Multi-Agent-based Decision Automation in Maritime Container Logistics
Decision-making concerning a container’s next transport step provides the opportunity for automation. Today, choosing a container’s transport vehicle, route, time, and price is a manual, human decision process. Fast changing conditions in the market, globally acting supply chains and permanently growing transport volumes have extensive effects on the planning and control of logistic processes. The dynamic and broad branching of transport chains leads to an increasing amount of possible transport passages and thus an increased amount of information. This complicates the information supply to central decision instances and impedes human decision processes that cannot take into account all options. In order to manage this problem, central systems (i.e. central decision), are not appropriate for the future. Thus, a new control paradigm for logistic processes, concentrating on dynamic decentralized autonomous decisions instead of central control, is required. This paradigm shifts central planning to many decentralized logistic objects, i.e. to containers and transport vehicles.
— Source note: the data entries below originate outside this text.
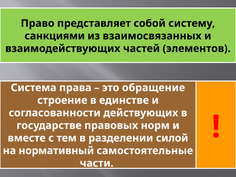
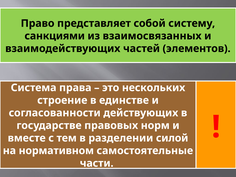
обращение: обращение -> нескольких
нормативный: нормативный -> нормативном
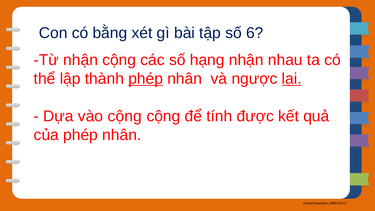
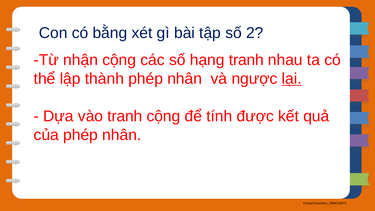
6: 6 -> 2
hạng nhận: nhận -> tranh
phép at (146, 79) underline: present -> none
vào cộng: cộng -> tranh
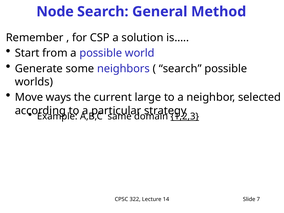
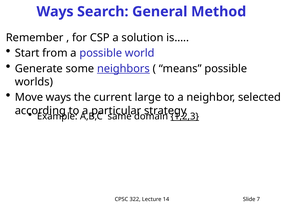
Node at (55, 12): Node -> Ways
neighbors underline: none -> present
search at (180, 69): search -> means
Existing automation approaches often focus on (1) optimizing complete transport routes with an a priori overall knowledge of all options and (2) coping with occurring emergencies resulting from traffic jams, broken cold chains in the context of temperature-sensitive and high-perishable goods, or using sensors within a container to initiate decision processes. For example, they create a scenario where transport vehicles and containers equipped with sensors are registered and permanently connected to a central service broker, a routing system, a traffic information system etc. This scenario focuses on (1) high-perishable goods in the containers and (2) predefined routes in a specific area.
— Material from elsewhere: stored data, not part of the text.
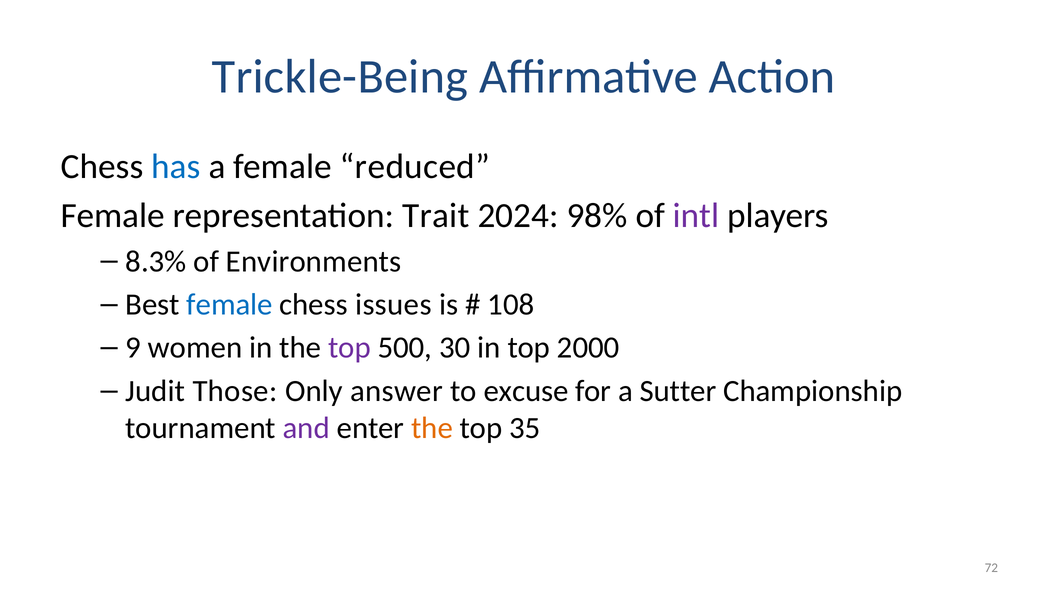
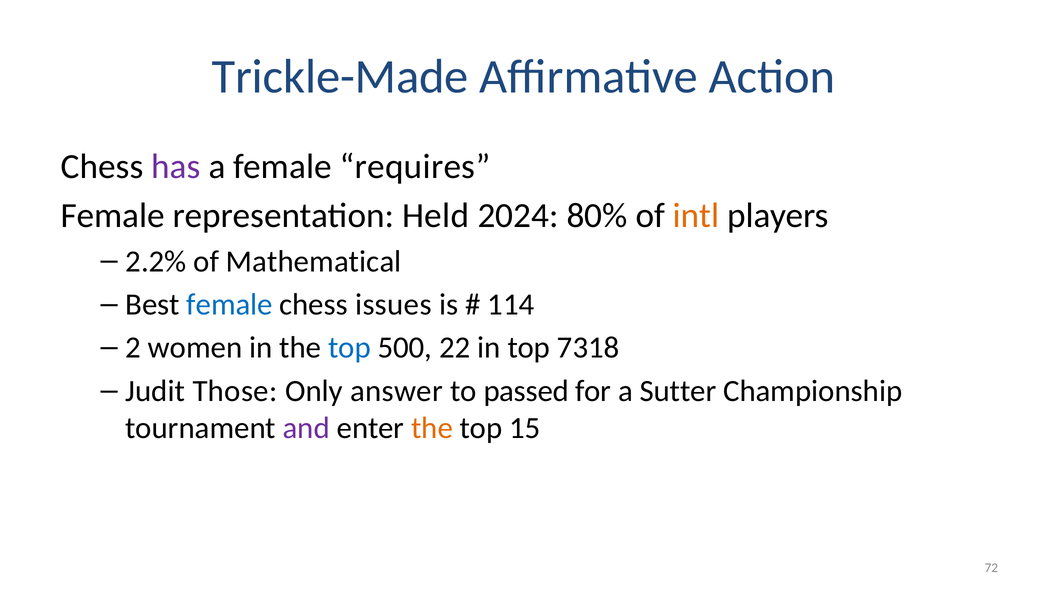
Trickle-Being: Trickle-Being -> Trickle-Made
has colour: blue -> purple
reduced: reduced -> requires
Trait: Trait -> Held
98%: 98% -> 80%
intl colour: purple -> orange
8.3%: 8.3% -> 2.2%
Environments: Environments -> Mathematical
108: 108 -> 114
9: 9 -> 2
top at (349, 348) colour: purple -> blue
30: 30 -> 22
2000: 2000 -> 7318
excuse: excuse -> passed
35: 35 -> 15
The approach of this project is to choose a more general perspective, because we will take enhancements into account, which benefit all kinds of maritime containers and will not limit our research to reefer containers. Also, our approach focuses more on the container transshipment to investigate the negotiation and decision making in the context of further container transport and does not deal with sensory input during the transport, but rather with container and shipment specific data. We take all possible transport modes for 20 and 40ft containers into account (ship, train and truck). Even though the focus is on the container as a transport object, we also respect the case that a shipment contains multiple containers and vice versa.